INSTRUCTIONS FOR THE TASK:
Each entry, in full: reproduce it exactly.

==================================================

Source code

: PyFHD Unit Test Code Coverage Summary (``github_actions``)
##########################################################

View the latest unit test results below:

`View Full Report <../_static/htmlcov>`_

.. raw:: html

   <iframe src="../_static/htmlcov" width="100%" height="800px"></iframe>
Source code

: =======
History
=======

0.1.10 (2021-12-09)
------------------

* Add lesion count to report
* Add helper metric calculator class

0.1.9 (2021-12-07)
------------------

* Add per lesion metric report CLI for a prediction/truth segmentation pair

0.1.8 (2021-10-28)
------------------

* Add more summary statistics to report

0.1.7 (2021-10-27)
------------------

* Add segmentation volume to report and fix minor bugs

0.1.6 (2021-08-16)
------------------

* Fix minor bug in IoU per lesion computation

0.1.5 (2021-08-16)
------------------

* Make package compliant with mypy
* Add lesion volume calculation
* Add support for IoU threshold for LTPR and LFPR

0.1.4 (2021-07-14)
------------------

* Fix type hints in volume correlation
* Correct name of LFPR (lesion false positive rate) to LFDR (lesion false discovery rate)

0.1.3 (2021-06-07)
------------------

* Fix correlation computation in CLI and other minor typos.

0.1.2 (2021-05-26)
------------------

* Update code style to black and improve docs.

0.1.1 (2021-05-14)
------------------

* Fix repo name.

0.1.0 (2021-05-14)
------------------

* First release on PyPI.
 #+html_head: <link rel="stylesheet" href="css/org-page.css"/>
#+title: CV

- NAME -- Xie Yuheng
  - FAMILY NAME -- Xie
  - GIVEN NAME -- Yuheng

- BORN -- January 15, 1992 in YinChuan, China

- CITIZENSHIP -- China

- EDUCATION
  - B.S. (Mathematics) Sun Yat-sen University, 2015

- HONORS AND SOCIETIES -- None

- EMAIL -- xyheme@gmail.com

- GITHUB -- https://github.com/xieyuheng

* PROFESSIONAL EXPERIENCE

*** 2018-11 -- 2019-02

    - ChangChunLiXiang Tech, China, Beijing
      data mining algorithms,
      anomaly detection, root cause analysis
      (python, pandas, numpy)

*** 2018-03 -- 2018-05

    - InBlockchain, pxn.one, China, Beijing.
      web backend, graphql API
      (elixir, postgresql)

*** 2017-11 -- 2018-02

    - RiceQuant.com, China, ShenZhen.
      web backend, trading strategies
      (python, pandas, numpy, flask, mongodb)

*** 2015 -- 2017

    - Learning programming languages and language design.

==================================================

TASK RESPONSE:
Source code

: PyFHD Unit Test Code Coverage Summary (``github_actions``)
##########################################################

View the latest unit test results below:

`View Full Report <../_static/htmlcov>`_

.. raw:: html

   <iframe src="../_static/htmlcov" width="100%" height="800px"></iframe>
Source code

: =======
History
=======

0.1.10 (2021-12-09)
------------------

* Add lesion count to report
* Add helper metric calculator class

0.1.9 (2021-12-07)
------------------

* Add per lesion metric report CLI for a prediction/truth segmentation pair

0.1.8 (2021-10-28)
------------------

* Add more summary statistics to report

0.1.7 (2021-10-27)
------------------

* Add segmentation volume to report and fix minor bugs

0.1.6 (2021-08-16)
------------------

* Fix minor bug in IoU per lesion computation

0.1.5 (2021-08-16)
------------------

* Make package compliant with mypy
* Add lesion volume calculation
* Add support for IoU threshold for LTPR and LFPR

0.1.4 (2021-07-14)
------------------

* Fix type hints in volume correlation
* Correct name of LFPR (lesion false positive rate) to LFDR (lesion false discovery rate)

0.1.3 (2021-06-07)
------------------

* Fix correlation computation in CLI and other minor typos.

0.1.2 (2021-05-26)
------------------

* Update code style to black and improve docs.

0.1.1 (2021-05-14)
------------------

* Fix repo name.

0.1.0 (2021-05-14)
------------------

* First release on PyPI.
 #+html_head: <link rel="stylesheet" href="css/org-page.css"/>
#+title: CV

- NAME -- Xie Yuheng
  - FAMILY NAME -- Xie
  - GIVEN NAME -- Yuheng

- BORN -- January 15, 1992 in YinChuan, China

- CITIZENSHIP -- China

- EDUCATION
  - B.S. (Mathematics) Sun Yat-sen University, 2015

- HONORS AND SOCIETIES -- None

- EMAIL -- xyheme@gmail.com

- GITHUB -- https://github.com/xieyuheng

* PROFESSIONAL EXPERIENCE

*** 2018-11 -- 2019-02

    - ChangChunLiXiang Tech, China, Beijing
      data mining algorithms,
      anomaly detection, root cause analysis
      (python, pandas, numpy)

*** 2018-03 -- 2018-05

    - InBlockchain, pxn.one, China, Beijing.
      web backend, graphql API
      (elixir, postgresql)

*** 2017-11 -- 2018-02

    - RiceQuant.com, China, ShenZhen.
      web backend, trading strategies
      (python, pandas, numpy, flask, mongodb)

*** 2015 -- 2017

    - Learning programming languages and language design.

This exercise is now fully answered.